Sosyal hayatta bize yön veren öncelikler nelerdir? Bunlar arasında din bulunmakta mıdır varsa sıralamada yeri nedir? Bir bütün olarak hayatımızı kuşatan olay, olgu ve eşyaya bakışımızı düzenlerken Allah’ı ne kadar işin içine katmaktayız? Bütün bunlarda, eğer Allah’ı olması gerektiği kadar belirleyici kılmamışsak meydana çıkan tablo tevhit diniyle nasıl ve ne kadar uyumludur?

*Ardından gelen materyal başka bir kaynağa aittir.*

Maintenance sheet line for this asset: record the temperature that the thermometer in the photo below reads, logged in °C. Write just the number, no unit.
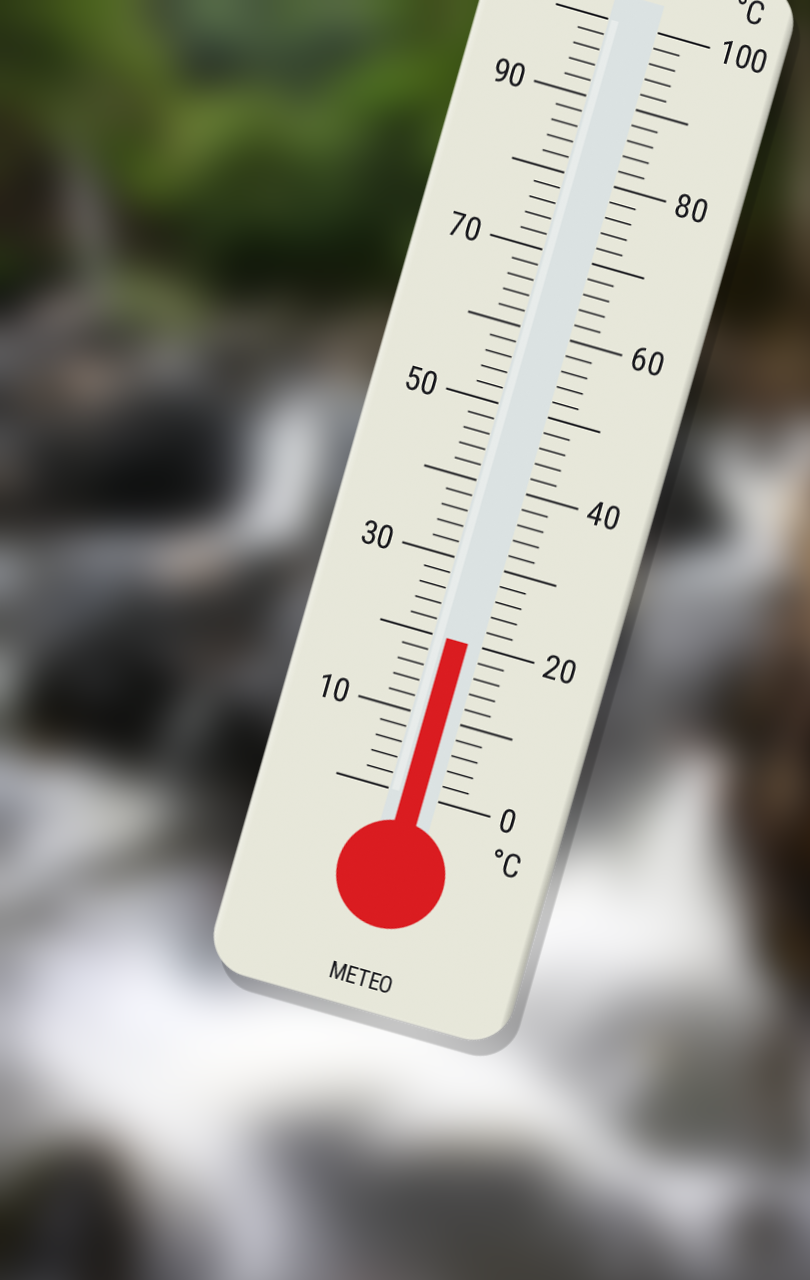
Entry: 20
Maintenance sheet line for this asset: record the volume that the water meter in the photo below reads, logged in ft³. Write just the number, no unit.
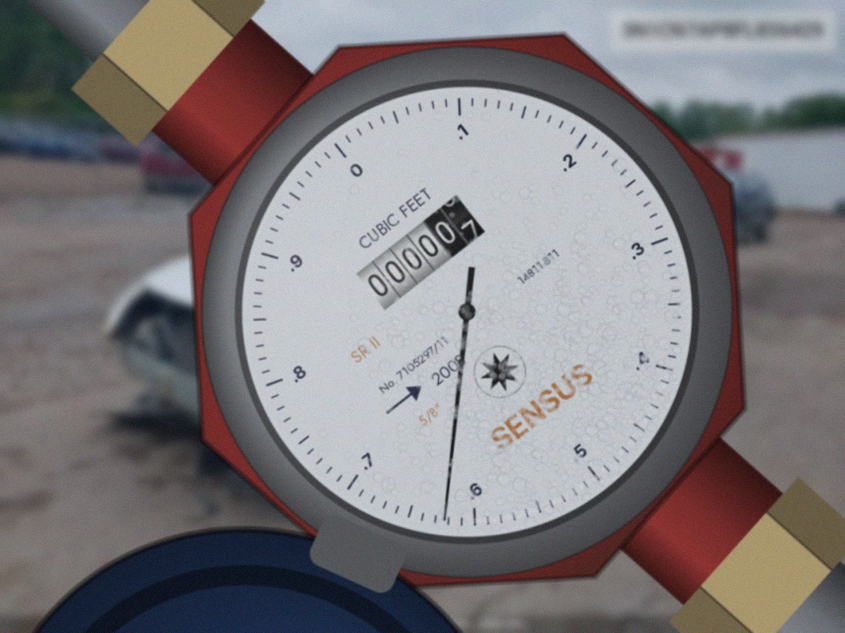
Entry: 6.62
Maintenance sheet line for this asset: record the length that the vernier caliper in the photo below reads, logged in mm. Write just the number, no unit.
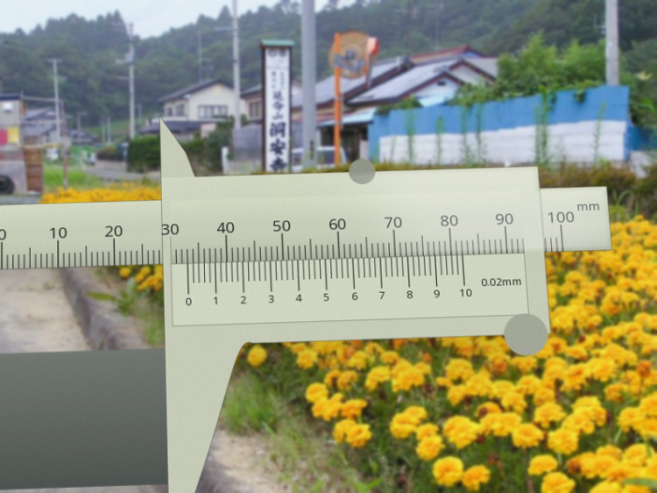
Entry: 33.0
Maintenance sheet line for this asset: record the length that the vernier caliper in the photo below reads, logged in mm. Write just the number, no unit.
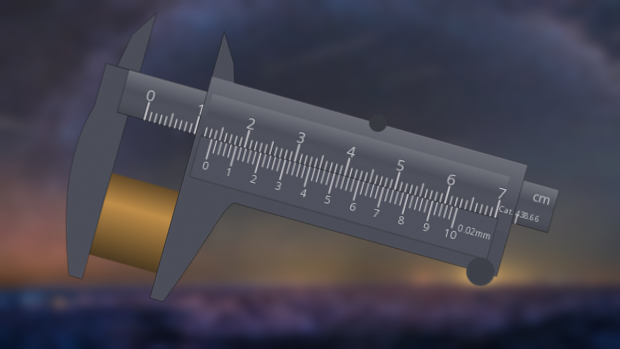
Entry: 13.5
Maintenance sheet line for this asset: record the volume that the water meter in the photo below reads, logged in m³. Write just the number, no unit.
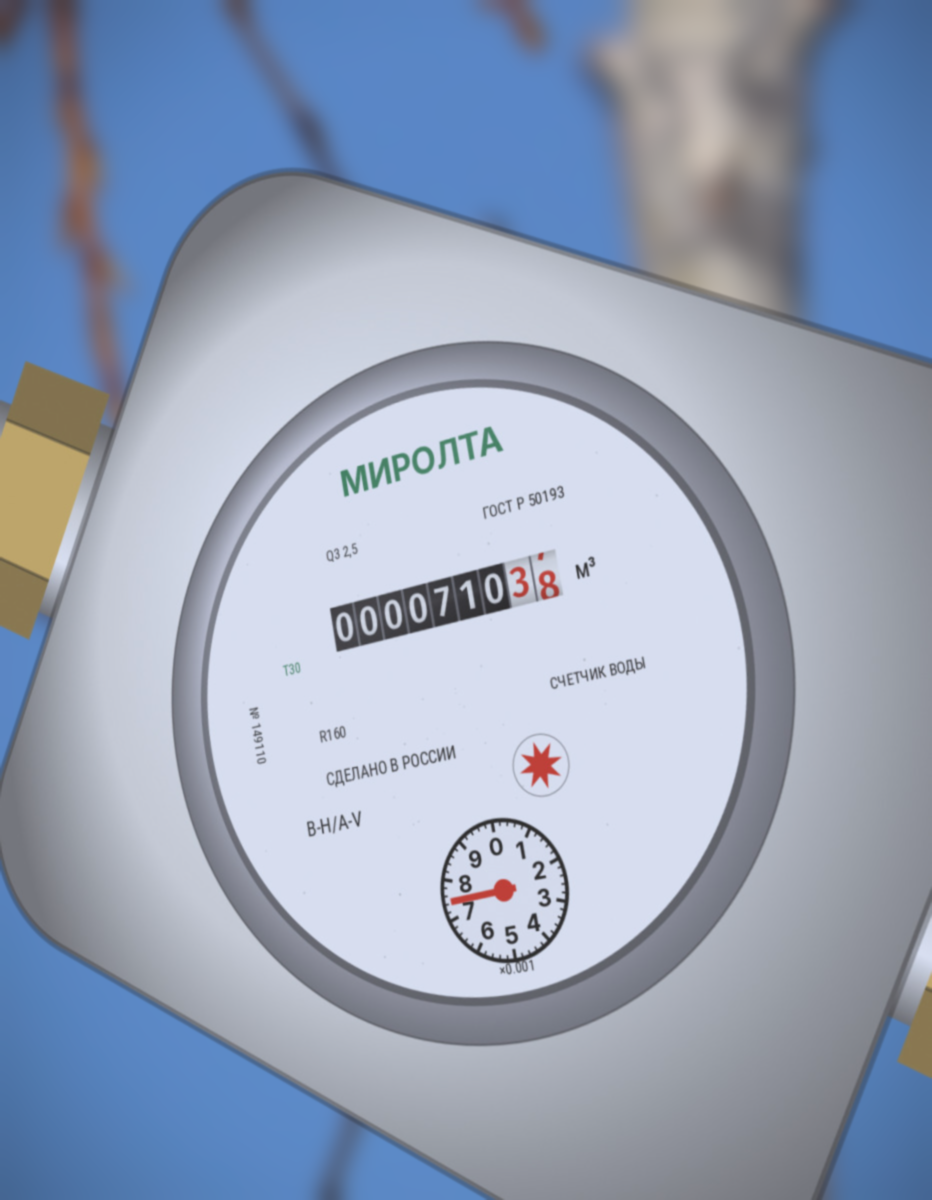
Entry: 710.377
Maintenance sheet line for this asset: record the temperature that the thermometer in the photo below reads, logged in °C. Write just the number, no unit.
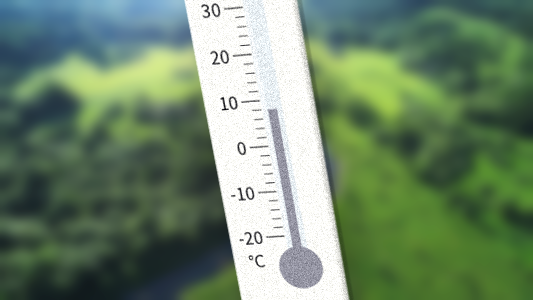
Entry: 8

İnsanlığın inanç, ibadet ve ahlaki değerler konularında doğru yoldan sapıp yanlışa düştüğü dönemlerde onlara kurtuluş vesilesi olarak uzatılan el hep din (İslam) olmuştur. Dinler, insanlığı dinsizliğin gerici, mutaassıp, kokuşmuş dünyasından kurtararak medenileştirmiş ve onları hem düşünce hem de hayat tarzı olarak ileri düzeye taşımıştır. Evrensel bir perspektif ve yeni bir ruhla insanlık tarihine müdahil olan İslam; Kur’an ve Sünnet gibi temel kaynakları, kültür ve medeniyeti, devasa geleneği, dinamik içtihat kurumu, müçtehitlerin farklı ama tutarlı görüşleri sayesinde geçmişte insanlığı ayağa kaldırdığı gibi bugün de her türlü eleştiri karşısında dimdik ayakta durabilecek, sorulan soruları cevaplayabilecek, karşılaşılabilecek sorunları çözebilecek bir kabiliyettedir. Bütün iş, iman ettiğini söyleyen biz dindarların dindar olmak ve neslimizi dindar yetiştirmekten korkmamamıza bağlıdır. Korkmayın dindardan zarar gelmez. Siz dindar gözükerek dini istismar edenlerden, Cuma namazına dahi gitmediği halde dindarlık adına mangalda kül bırakmayanlardan, ideolojilerini dinlerinin önüne geçirenlerden korkunuz. Engin bir Allah (c.c.) sevgisi ve bağlılığı olanlardan değil, Allahtan korkmaz, kuldan utanmazlardan korkunuz.